Chris Brookmyre: 'The more we immerse ourselves in advanced technology, the more we crave visceral human experience'
- Rowena McIntosh
- 1 November 2017

credit: Paul Reich
Scottish crime-writing giant Chris Brookmyre discusses his new novel, Places in the Darkness, where a murder takes place in space
Places in the Darkness takes crime fiction into space. Eighty years after the Ciudad De Cielo ('the city in the sky') was established, it experiences its first homicide. Jaded former LAPD detective Nikki Freeman is tasked with finding the killer, under the watchful eye of uptight government worker Dr Alice Blake, who has just arrived from Earth. Chris Brookmyre's latest is gripping, exploring the frightening possibilities of advanced technology and set among the CdC's seedy underbelly of base human desires and police corruption, as its author explains.
Why did you decide to set a crime novel in space?
I was intrigued by the idea of somewhere that is advanced and aspirational and yet a place permanently on the edge of existence. People are at all times only metres or even centimetres away from instant death in the cold vacuum of space. I also liked the idea of being able to create my own city with its own history, its own subcultures and its own rules. Nobody can tell me my police procedural details are wrong if I have created my own police force.
Places in the Darkness has a very vivid opener. Did you already have that image in mind when you started the book?
It's a trope of crime fiction to begin with the discovery of a body, so when I came to write this, I thought about how the possibilities of a space station might allow me to twist that convention. I thought about the implications of a crime scene in microgravity – where the body would not just be lying in place – then realised I could take it much further. Also, in writing about hyper-advanced technology and an aspirational civilisation, I wanted to show the ways in which everything can still be reduced to human desires and human weakness, literally broken down to flesh and blood.

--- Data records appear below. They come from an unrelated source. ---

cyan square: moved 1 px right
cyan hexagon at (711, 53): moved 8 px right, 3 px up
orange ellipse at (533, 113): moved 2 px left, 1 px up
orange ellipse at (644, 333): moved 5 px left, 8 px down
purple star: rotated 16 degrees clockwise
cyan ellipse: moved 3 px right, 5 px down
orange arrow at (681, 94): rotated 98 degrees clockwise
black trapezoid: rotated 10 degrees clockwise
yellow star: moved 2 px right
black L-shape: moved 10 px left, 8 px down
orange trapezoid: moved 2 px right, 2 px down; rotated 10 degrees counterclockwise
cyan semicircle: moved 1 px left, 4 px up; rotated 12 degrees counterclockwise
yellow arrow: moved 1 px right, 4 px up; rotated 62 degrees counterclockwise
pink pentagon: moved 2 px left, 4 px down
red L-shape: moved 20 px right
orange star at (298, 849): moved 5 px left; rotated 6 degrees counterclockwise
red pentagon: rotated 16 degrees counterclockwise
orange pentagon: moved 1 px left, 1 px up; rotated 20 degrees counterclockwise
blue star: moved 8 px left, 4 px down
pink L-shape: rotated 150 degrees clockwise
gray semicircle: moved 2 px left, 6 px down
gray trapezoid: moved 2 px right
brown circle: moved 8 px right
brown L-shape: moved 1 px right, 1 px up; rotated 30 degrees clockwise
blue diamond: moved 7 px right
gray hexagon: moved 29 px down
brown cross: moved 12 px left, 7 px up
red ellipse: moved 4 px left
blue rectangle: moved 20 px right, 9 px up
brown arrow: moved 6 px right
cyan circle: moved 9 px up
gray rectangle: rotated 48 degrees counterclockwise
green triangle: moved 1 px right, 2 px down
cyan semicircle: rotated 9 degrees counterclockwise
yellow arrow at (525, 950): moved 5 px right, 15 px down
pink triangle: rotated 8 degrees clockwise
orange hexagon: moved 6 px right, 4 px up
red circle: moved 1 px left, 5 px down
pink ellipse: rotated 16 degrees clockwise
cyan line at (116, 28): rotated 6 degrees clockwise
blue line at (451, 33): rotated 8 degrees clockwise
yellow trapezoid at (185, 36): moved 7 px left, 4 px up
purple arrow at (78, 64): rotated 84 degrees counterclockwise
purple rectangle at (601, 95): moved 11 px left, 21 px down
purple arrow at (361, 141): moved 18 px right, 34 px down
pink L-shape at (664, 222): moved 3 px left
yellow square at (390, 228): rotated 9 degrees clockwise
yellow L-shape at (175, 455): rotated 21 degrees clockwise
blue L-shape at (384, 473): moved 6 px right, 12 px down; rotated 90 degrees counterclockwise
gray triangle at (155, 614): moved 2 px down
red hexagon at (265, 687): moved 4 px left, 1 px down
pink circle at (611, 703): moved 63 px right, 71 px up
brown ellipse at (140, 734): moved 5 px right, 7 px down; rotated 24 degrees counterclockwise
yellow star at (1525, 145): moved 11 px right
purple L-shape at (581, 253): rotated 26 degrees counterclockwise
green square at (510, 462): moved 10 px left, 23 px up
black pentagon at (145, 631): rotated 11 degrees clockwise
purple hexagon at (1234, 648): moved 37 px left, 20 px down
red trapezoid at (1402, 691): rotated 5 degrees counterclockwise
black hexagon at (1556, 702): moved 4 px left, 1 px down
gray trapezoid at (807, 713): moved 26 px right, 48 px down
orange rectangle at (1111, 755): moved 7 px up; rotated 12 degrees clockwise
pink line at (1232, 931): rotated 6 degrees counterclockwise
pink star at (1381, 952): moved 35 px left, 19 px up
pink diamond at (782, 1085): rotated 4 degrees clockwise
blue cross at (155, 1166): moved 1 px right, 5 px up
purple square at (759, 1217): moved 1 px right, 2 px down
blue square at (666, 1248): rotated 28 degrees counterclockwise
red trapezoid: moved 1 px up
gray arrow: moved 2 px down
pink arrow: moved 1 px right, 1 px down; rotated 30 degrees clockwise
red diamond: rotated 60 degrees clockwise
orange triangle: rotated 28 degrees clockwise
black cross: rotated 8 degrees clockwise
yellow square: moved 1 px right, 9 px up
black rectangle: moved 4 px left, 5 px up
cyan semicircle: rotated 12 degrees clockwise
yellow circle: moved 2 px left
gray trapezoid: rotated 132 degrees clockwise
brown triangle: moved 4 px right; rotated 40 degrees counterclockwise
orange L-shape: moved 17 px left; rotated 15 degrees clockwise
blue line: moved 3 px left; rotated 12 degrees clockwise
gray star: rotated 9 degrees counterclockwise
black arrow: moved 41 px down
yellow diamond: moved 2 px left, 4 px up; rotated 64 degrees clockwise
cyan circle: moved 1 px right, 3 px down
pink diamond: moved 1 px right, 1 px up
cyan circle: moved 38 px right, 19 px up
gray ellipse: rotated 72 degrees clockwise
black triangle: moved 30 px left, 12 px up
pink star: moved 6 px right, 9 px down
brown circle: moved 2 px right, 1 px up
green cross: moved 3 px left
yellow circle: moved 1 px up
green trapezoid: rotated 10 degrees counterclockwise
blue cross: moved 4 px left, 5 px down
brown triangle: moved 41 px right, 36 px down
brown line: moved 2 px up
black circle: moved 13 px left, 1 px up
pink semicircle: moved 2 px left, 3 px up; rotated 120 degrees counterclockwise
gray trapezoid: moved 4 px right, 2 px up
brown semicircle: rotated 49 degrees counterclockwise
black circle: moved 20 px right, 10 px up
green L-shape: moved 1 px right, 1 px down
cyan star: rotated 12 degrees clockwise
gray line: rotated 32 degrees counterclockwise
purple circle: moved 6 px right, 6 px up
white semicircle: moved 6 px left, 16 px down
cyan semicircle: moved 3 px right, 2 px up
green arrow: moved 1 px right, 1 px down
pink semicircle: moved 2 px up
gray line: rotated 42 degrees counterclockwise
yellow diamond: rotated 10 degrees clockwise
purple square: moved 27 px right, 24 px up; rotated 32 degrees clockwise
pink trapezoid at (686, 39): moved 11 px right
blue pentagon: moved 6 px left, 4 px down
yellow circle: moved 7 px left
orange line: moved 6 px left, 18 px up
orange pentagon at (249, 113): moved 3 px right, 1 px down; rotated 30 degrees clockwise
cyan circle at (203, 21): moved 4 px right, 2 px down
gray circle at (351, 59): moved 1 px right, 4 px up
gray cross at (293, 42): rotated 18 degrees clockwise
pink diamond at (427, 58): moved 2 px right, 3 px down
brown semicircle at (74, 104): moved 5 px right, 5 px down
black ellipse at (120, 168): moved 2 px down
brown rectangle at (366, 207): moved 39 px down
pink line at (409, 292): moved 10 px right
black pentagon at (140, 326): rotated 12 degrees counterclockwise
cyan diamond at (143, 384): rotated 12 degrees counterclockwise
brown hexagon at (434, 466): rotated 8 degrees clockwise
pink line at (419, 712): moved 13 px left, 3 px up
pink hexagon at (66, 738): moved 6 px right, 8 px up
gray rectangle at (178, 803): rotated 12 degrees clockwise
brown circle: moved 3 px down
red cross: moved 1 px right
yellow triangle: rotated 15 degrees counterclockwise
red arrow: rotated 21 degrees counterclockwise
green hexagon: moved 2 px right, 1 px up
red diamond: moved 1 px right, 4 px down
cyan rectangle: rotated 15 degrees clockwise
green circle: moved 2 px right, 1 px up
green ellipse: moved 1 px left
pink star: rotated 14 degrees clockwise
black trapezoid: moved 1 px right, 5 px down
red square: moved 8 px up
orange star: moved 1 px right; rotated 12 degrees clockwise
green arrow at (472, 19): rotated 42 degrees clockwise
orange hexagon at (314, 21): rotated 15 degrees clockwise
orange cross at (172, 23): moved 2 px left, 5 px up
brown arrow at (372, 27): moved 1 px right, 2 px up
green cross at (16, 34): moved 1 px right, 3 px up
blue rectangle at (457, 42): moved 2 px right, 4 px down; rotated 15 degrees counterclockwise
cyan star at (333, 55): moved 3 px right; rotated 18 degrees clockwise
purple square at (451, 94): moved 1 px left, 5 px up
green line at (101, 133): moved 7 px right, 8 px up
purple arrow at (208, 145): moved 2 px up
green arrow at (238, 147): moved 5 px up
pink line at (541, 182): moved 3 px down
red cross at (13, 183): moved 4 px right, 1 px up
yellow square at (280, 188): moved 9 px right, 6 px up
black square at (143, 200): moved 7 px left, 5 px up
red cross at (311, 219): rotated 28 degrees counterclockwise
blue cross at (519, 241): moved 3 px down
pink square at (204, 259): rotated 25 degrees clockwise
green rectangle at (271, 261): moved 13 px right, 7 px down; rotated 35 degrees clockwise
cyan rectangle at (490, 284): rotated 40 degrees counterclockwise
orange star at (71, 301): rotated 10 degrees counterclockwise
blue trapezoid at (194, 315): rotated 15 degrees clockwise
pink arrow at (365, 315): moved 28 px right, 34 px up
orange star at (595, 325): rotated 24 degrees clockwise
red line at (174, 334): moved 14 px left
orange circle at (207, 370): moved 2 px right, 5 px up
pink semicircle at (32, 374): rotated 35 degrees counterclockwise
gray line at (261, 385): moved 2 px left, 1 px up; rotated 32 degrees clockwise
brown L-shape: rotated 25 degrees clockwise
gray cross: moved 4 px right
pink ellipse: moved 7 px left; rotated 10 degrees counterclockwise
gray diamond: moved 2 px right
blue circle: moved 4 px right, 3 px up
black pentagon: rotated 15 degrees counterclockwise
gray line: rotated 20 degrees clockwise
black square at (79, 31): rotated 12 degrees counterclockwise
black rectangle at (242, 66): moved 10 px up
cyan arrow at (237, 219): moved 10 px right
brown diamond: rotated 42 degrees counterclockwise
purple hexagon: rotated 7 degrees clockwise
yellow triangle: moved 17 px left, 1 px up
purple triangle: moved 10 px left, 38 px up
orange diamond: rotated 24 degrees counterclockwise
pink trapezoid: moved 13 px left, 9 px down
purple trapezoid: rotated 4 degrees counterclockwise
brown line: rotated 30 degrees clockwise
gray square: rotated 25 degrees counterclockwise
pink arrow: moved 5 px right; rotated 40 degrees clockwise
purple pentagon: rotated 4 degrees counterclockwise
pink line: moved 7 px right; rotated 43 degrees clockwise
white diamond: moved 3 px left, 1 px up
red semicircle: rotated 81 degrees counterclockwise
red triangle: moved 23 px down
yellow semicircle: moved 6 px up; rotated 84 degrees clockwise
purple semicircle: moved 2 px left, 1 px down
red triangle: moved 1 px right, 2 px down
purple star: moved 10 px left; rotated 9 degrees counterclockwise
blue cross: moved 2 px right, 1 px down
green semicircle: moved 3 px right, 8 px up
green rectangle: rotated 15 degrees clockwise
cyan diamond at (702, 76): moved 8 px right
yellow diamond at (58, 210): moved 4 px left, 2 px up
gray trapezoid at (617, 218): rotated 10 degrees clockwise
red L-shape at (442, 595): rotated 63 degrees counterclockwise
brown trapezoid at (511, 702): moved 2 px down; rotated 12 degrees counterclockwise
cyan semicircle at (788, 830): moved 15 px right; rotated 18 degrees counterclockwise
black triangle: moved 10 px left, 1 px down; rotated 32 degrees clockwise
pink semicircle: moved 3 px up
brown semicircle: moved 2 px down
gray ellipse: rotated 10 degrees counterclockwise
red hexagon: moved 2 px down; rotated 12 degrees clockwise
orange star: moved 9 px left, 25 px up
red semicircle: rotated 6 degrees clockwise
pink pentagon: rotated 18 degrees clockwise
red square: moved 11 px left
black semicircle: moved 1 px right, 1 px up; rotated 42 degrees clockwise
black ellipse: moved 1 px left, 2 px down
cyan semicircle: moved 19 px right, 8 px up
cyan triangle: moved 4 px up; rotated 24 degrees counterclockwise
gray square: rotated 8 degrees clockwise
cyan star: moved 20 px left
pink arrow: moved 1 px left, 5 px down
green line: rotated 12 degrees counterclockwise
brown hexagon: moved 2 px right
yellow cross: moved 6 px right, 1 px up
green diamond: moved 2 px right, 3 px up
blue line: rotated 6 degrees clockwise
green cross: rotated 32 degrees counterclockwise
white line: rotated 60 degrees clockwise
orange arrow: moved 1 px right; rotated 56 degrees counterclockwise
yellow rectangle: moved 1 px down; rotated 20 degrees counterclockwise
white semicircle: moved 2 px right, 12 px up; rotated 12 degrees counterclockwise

What books or films inspired you in creating this futuristic world on the Ciudad de Cielo?
I actually set out to create a space station environment that was deliberately unlike any I was familiar with from films. I had read a lot about early space exploration, including several memoirs by astronauts, which made me think about the logistical and practical considerations of life in space. So many problems arose from the absence of gravity, which is why CdC comprises two giant wheels creating artificial gravity environments. However, if there is one movie that I have a debt to for this book, it is The Big Easy. As the book is about police corruption, the relationship between Dennis Quaid's Remy McSwain and Ellen Barkin's Anne Osborn was the inspiration for the relationship in Places in the Darkness between Nikki "Fixx" Freeman and Alice Blake.
There are no Scottish characters in this book, but there is a lot of Scotch whisky. Why was that so important to the story?
It is a book about the Caveman Principle: how the more we immerse ourselves in a world of advanced technology (and in this case the further we get from Earth), the more we crave visceral human experience. Hence CdC has a massive underground economy of sex, nightclubs, fight clubs and bootleg booze, especially single malts. The likes of Glenfarclas and Glenfiddich are particularly prized on CdC because they have both a history and a geography that connect them to the Earth.